Entering edit mode
7.2 years ago
qudrat
▴
100
When I see TopHat BAM header file it looks like
@SQ SN:chr10 LN:133797422
@SQ SN:chr10_GL383545v1_alt LN:179254
@SQ SN:chr10_GL383546v1_alt LN:309802
@SQ SN:chr10_KI270824v1_alt LN:181496
@SQ SN:chr10_KI270825v1_alt LN:188315
Here i have copied only chr10 header file and it has many lines. What are these multiple line indicates?

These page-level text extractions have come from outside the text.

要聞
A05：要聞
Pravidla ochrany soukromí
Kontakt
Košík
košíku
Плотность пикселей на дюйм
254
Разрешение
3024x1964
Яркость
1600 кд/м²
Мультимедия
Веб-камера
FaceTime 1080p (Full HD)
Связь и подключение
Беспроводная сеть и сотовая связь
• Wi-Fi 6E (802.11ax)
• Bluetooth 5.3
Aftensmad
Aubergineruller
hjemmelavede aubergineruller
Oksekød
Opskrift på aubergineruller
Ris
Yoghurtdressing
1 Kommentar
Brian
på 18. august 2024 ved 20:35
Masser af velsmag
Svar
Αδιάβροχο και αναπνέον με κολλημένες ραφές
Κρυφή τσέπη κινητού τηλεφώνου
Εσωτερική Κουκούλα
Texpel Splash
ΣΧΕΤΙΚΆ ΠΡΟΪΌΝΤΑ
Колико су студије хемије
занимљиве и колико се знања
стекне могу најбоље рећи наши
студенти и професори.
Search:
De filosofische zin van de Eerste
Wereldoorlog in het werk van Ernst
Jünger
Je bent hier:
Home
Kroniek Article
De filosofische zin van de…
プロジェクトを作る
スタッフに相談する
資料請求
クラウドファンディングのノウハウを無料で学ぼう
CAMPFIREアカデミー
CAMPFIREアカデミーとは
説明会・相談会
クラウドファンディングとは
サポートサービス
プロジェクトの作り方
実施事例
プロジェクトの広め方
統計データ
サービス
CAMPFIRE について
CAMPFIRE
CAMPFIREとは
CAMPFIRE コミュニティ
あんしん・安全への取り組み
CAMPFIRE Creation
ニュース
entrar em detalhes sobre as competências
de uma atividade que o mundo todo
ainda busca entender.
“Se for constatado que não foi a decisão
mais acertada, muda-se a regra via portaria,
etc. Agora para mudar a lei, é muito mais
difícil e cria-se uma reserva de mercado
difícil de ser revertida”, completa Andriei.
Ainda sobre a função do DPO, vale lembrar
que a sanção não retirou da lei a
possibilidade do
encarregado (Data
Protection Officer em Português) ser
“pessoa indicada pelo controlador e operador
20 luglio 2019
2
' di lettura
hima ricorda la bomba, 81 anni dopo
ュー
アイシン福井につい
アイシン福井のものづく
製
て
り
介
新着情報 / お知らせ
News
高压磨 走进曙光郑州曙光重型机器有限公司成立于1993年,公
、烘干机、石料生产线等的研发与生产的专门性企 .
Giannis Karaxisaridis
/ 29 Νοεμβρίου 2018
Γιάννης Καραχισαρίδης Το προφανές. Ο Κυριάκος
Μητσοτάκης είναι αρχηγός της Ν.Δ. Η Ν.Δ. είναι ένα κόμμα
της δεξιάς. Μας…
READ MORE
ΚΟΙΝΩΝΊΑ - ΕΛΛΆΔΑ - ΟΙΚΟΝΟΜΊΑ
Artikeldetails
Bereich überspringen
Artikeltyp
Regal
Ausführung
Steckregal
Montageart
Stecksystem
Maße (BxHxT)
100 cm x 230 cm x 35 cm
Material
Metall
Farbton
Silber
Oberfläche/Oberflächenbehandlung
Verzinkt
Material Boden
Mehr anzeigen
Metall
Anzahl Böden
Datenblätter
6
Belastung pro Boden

here is the bam spec: https://github.com/samtools/hts-specs/blob/master/SAMv1.pdf
Thank you! I have one more question. I am doing Cufflinks analysis on hundreds of index BAM file. Can i do it chromosome wise to save the time as i am interested in only sex chromosome
no, you'll get false positives.
What if I split the BAM file by chromosome using following command samtools view -b input.bam chr1 chr2 chr3 chr4 > output.bam and then Cufflinks is done. How would it produce false positive? Can you help me understand or give me some reference? Actually it has been hampering my work for long and I would be extremely grateful of you.
sorry, i was wrong: I thought you wanted to map your reads on each distinct chromosome . I don't know what would happen for cufflink.